The digital transition of the six member newspapers of the National Cooperative of Independent Information (CN2i) will take a decisive step by the end of the year: they will completely cease to be printed. About a hundred employees, or nearly a third of the workforce, will lose their jobs as part of this shift.
At the end of March 2020, daily newspapers The sun, The right, The Daily, The Voice of the East, The gallery And Le Nouvelliste, which cover local news from different regions of Quebec, had ended their paper editions during the week, retaining only a weekly edition published on Saturdays. The measure, which was initially intended to be temporary in the context of the pandemic, was made permanent in the summer of 2020.
This transition will continue at the end of 2023, when the Saturday print edition will also disappear, making these six dailies fully digital publications.
Paper costs more and more to produce and distribute and there are fewer and fewer people to read it
The information revealed on Wednesday by CN2i was nevertheless expected by the employees of the six dailies, who were therefore not shaken by the news, assured the Duty the president of the union of employees of the Sun, journalist Ian Bussières. “Since the co-ops were created, the fact that we are going to end up completely abandoning paper, everyone was aware of it. All the employees knew that we were going towards that, ”he evokes in an interview.
The last paper edition of these six dailies is therefore scheduled for the end of December 2023.
“It was written in the sky,” also launches Jean-Hugues Roy, professor at the School of Media at the University of Quebec in Montreal (UQAM). “Paper is more and more expensive to produce and distribute and there are fewer and fewer people to read it”, which encourages several media to opt for a digital shift, summarizes the professor.
CN2i’s decision fits precisely in a context where its member dailies have seen their paper subscriptions melt away like snow in the sun in favor of digital. “Paper subscription was steadily declining and digital subscriptions were steadily growing. The two lines crossed and, now, we have more digital subscribers than paper subscribers”, notes the Duty the general manager of CN2i, Geneviève Rossier.
Affected jobs
In order to prepare the ground for this shift, CN2i will launch new digital applications and renew the web interfaces of its member daily newspapers.
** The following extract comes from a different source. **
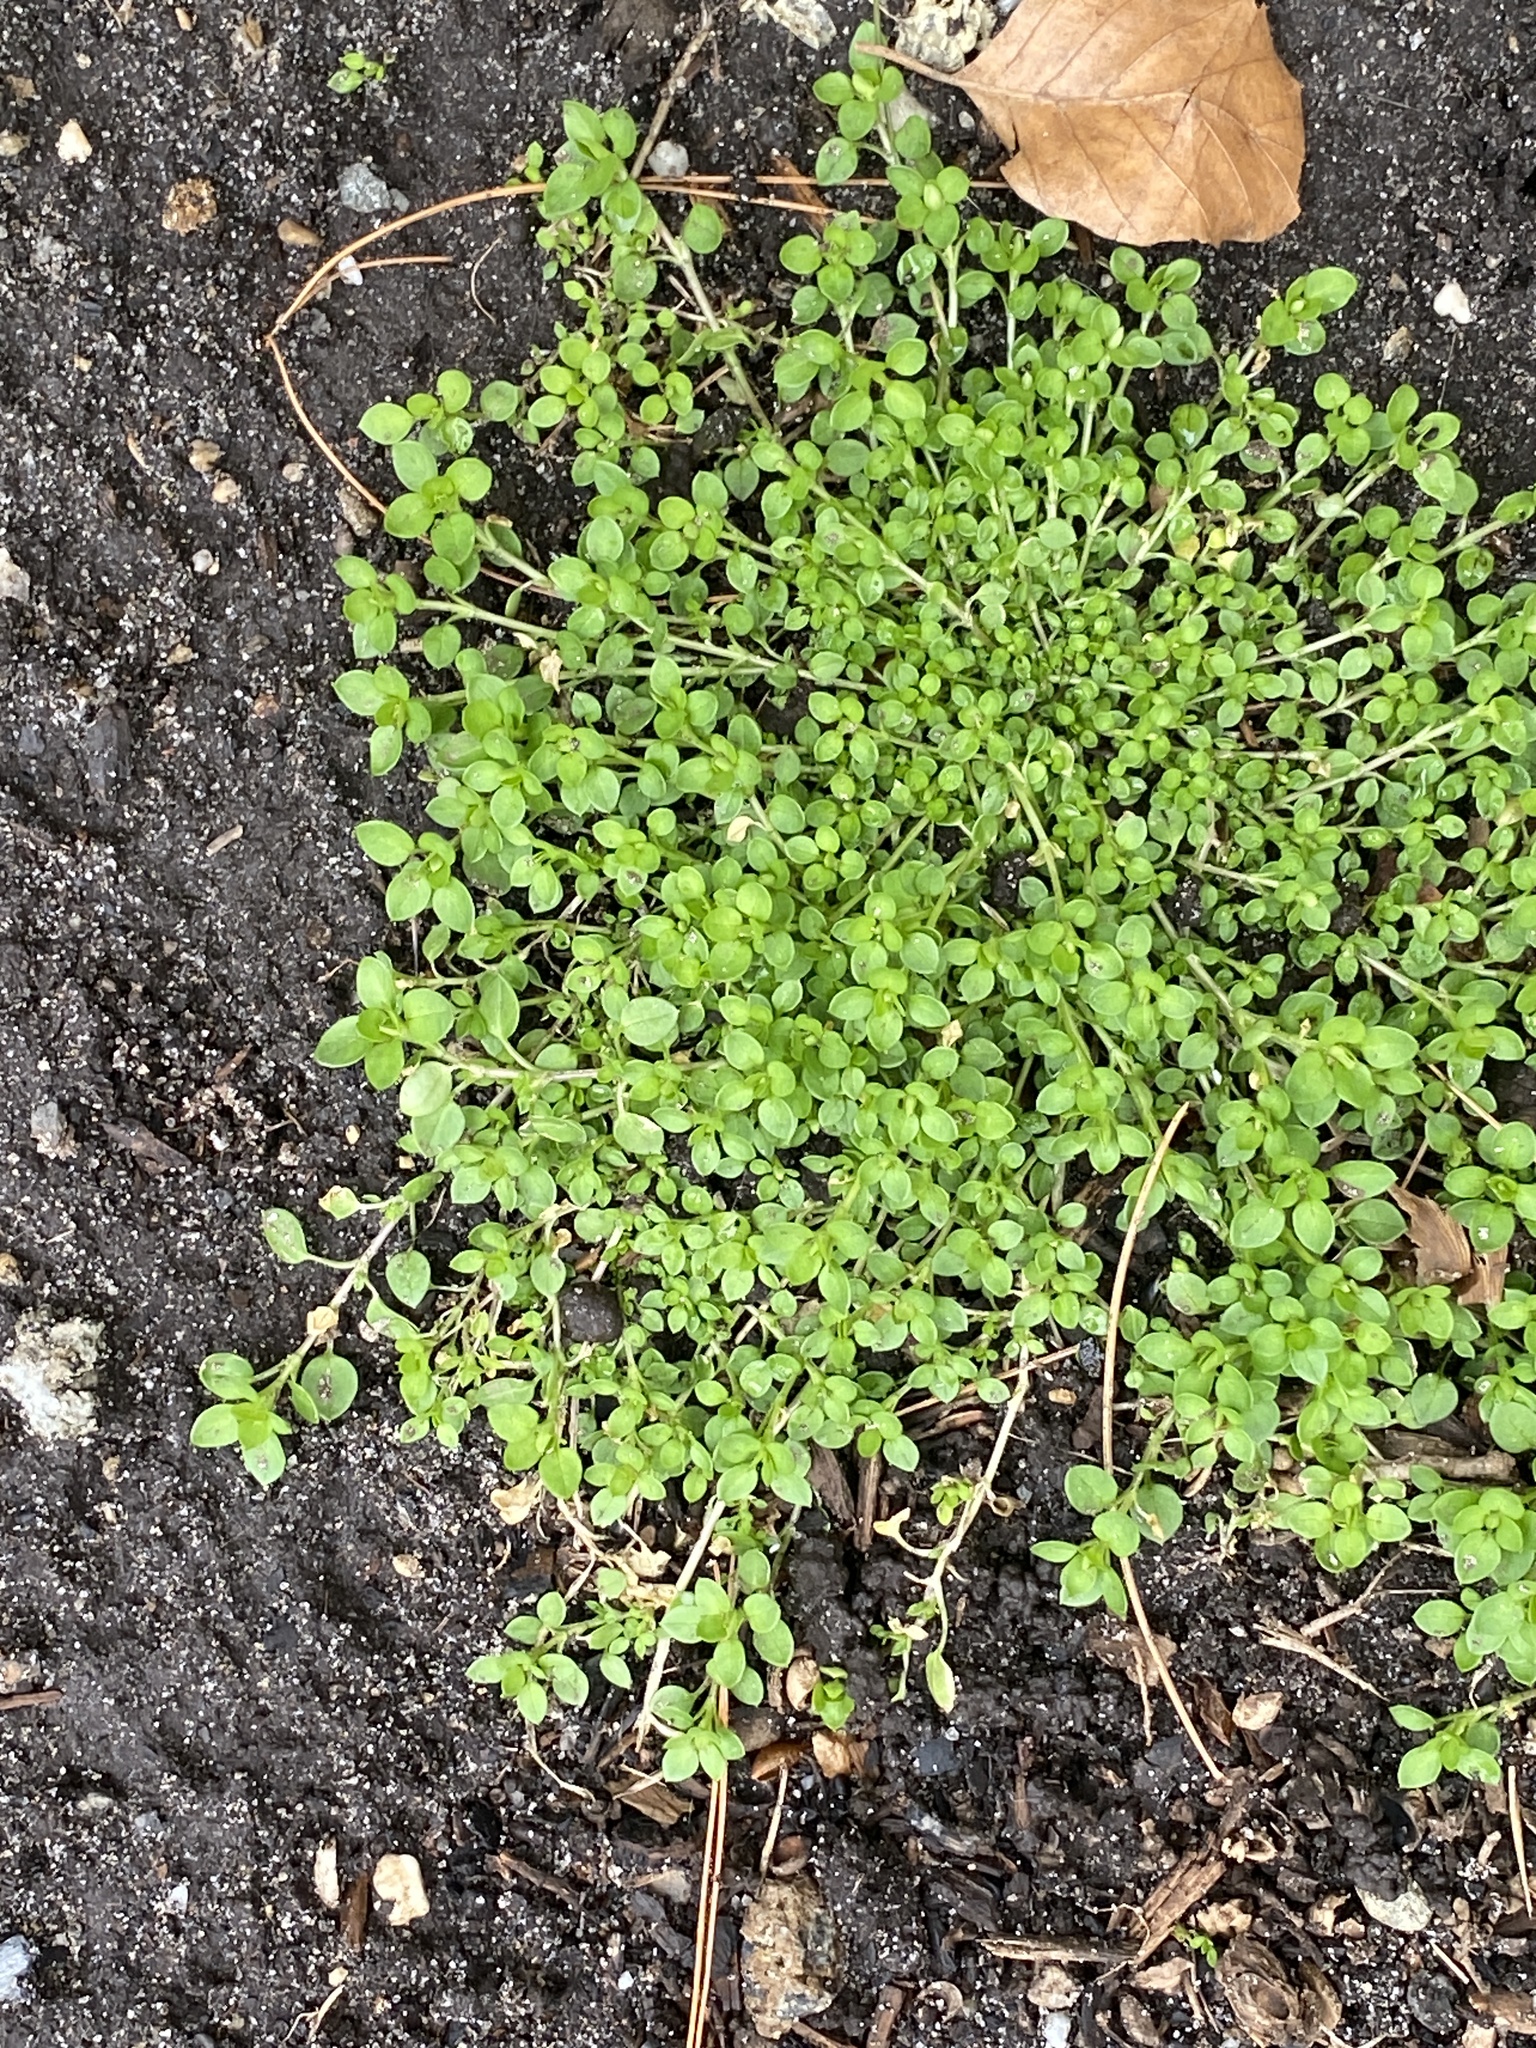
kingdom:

The latter already currently offer a limited number of free articles each month; readers wishing to read more are then invited to purchase a paid subscription.
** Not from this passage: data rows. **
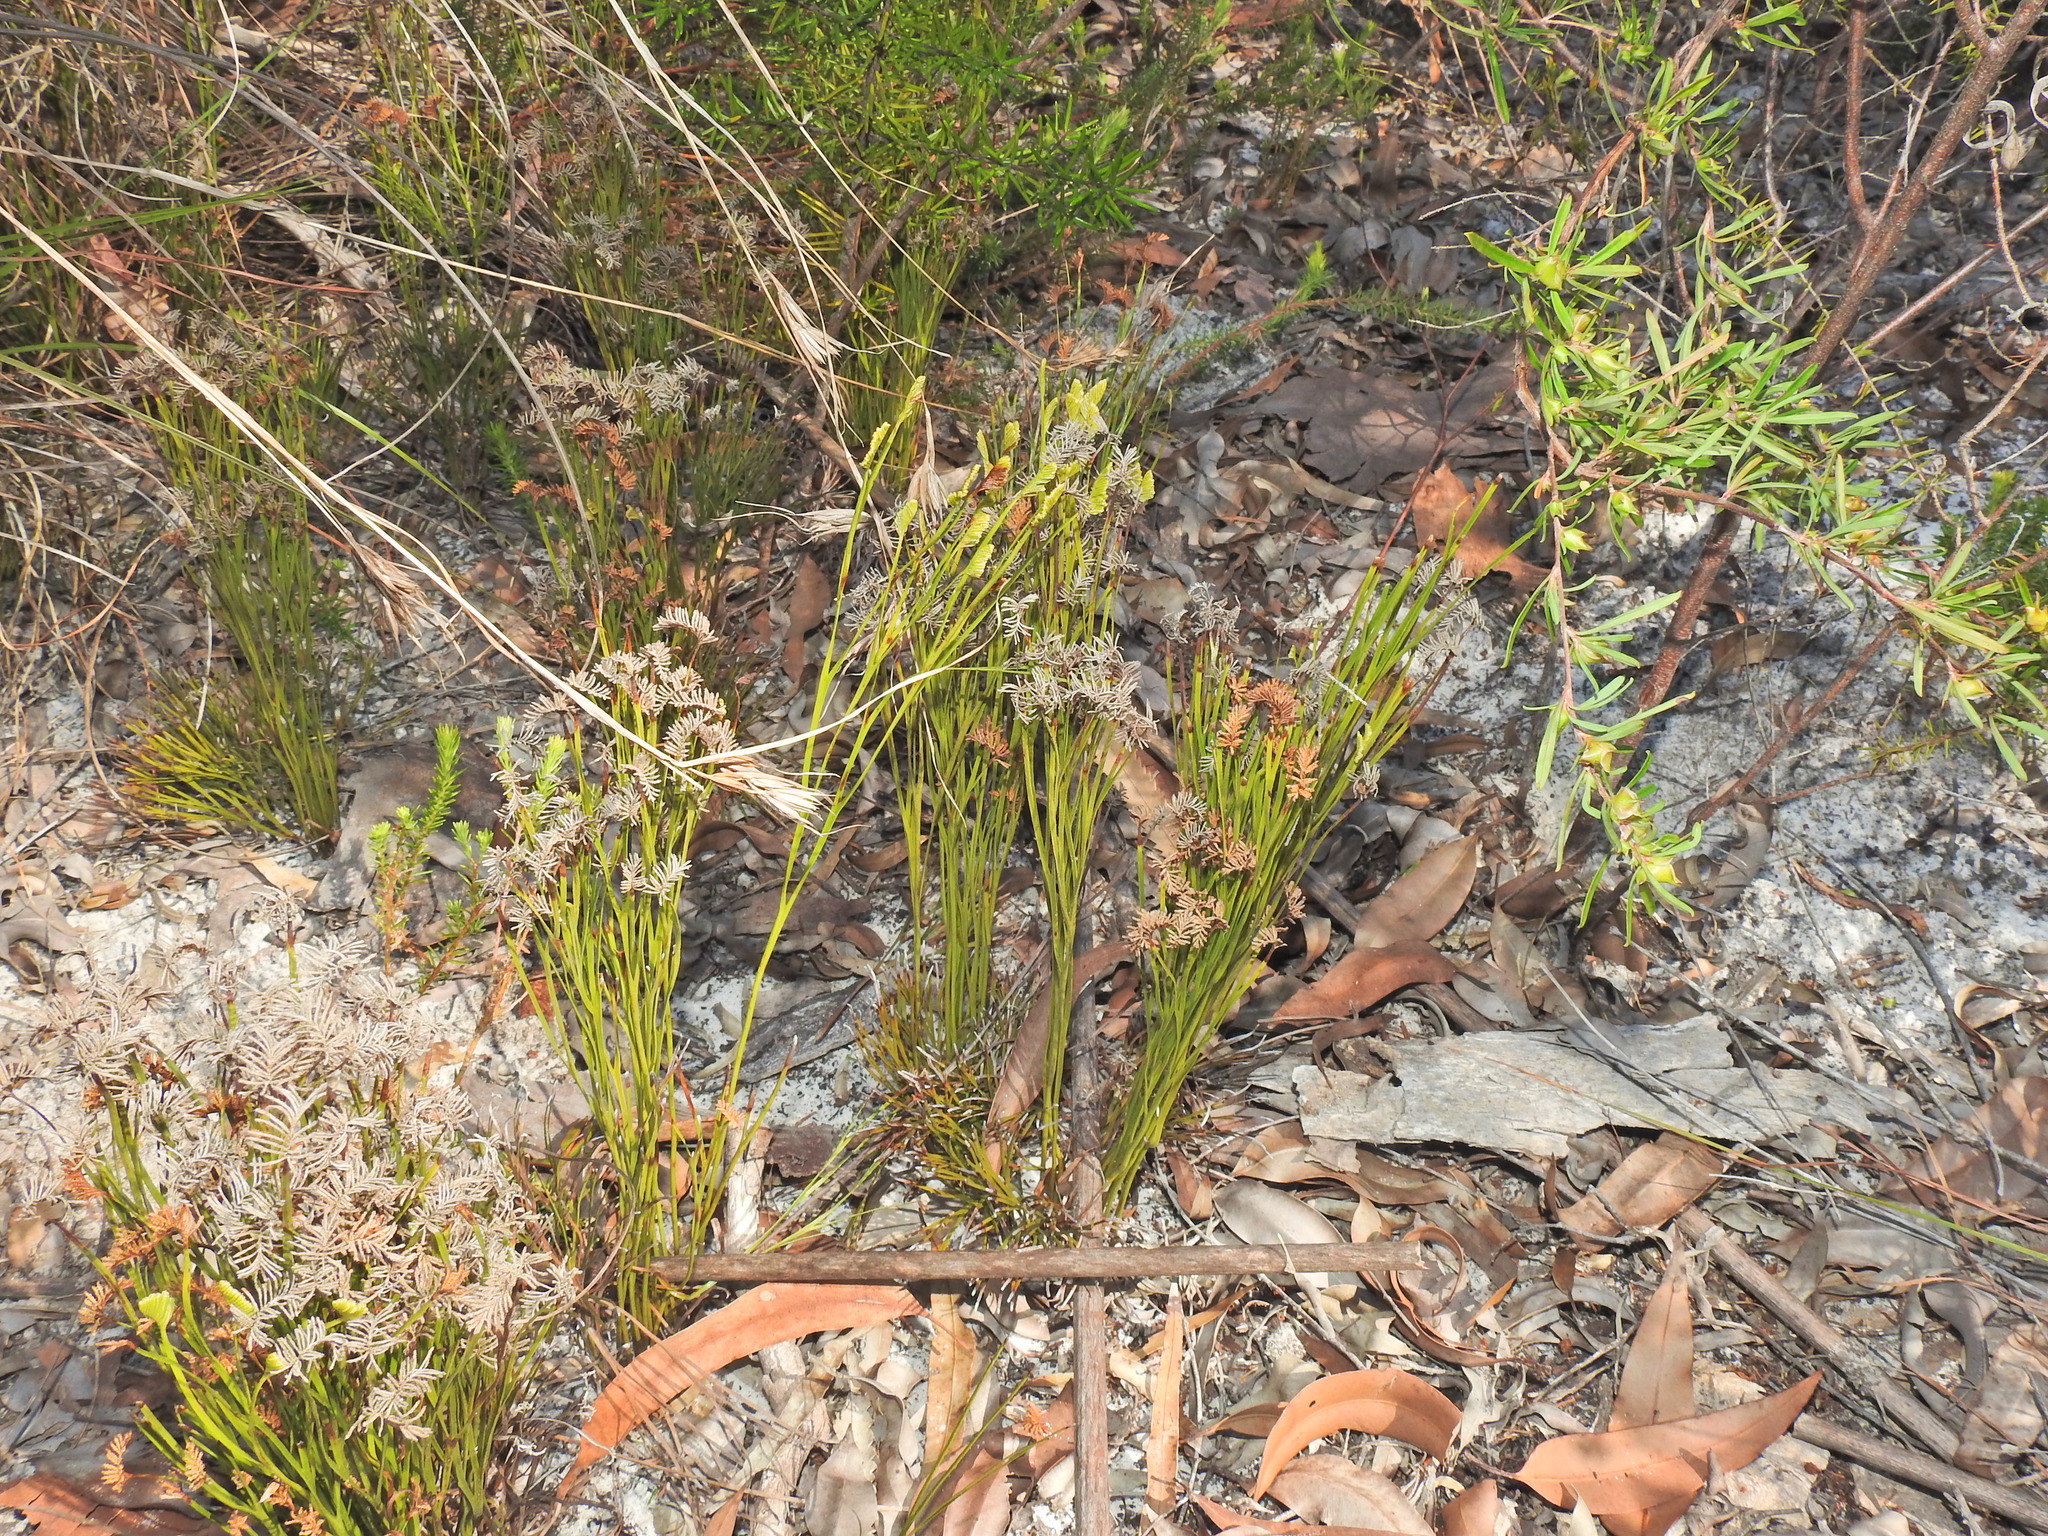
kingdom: Plantae
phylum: Tracheophyta
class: Polypodiopsida
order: Schizaeales
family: Schizaeaceae
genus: Schizaea
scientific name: Schizaea bifida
This transition will also lead to the creation of a voluntary departure program, which will be announced in June, as certain positions entirely associated with the production of print editions will become obsolete. Employees will then be able to leave in exchange for financial compensation; CN2i thus hopes to avoid having to proceed with layoffs.
Ian Bussières fears, however, that they will still occur if the number of employees wishing to leave is not sufficient. In an interview, he also raised the fear that this reduction in the workforce will lead to an overload of work for the employees who will remain. “Even if these are just voluntary departures, if in my union unit, I have a drop in a certain number of employees, will the workload of the employees who remain increase, which will make us losing the gains we made on employee conditions? That’s what worries me, ”says Mr. Bussières.
Geneviève Rossier ensures for her part that CN2i does not wish to “overload” the employees of the six dailies. The cut positions will mainly be those currently associated with paper production, while editorial jobs will be protected “as much as possible,” she said in an interview. “We don’t want to come up with a model where people run out. We don’t want to ask people to do more with less. We want a model where they adapt well to the digital model. »
A general shift
CN2i, which was created at the end of 2019 following the bankruptcy of Groupe Capitales Médias, has 350 employees. The creation of solidarity cooperatives made up of employees and executives of the six newspapers concerned had then made it possible to ensure their survival, by means of a rescue plan of 21 million dollars.
This announcement comes a week after the newspaper 24 hours, which published its latest paper edition last Thursday. The daily is now only available in digital format, while its immediate competitor in Montreal’s public transit system, the daily Metrohas only published one paper edition per week since June 2022.
In Quebec, only the Montreal Journal and the Quebec newspaper continue to print seven days a week. The duty offers its paper edition from Monday to Saturday, while Montreal Gazette stopped printing its Monday edition last October.
Thus, when the six dailies that are members of CN2i stop printing their Saturday edition, “more than half of the French-language dailies in Quebec will no longer be printed,” observes Jean-Hugues Roy. A situation which risks posing an issue of accessibility to information, in particular for the elderly, notes the professor.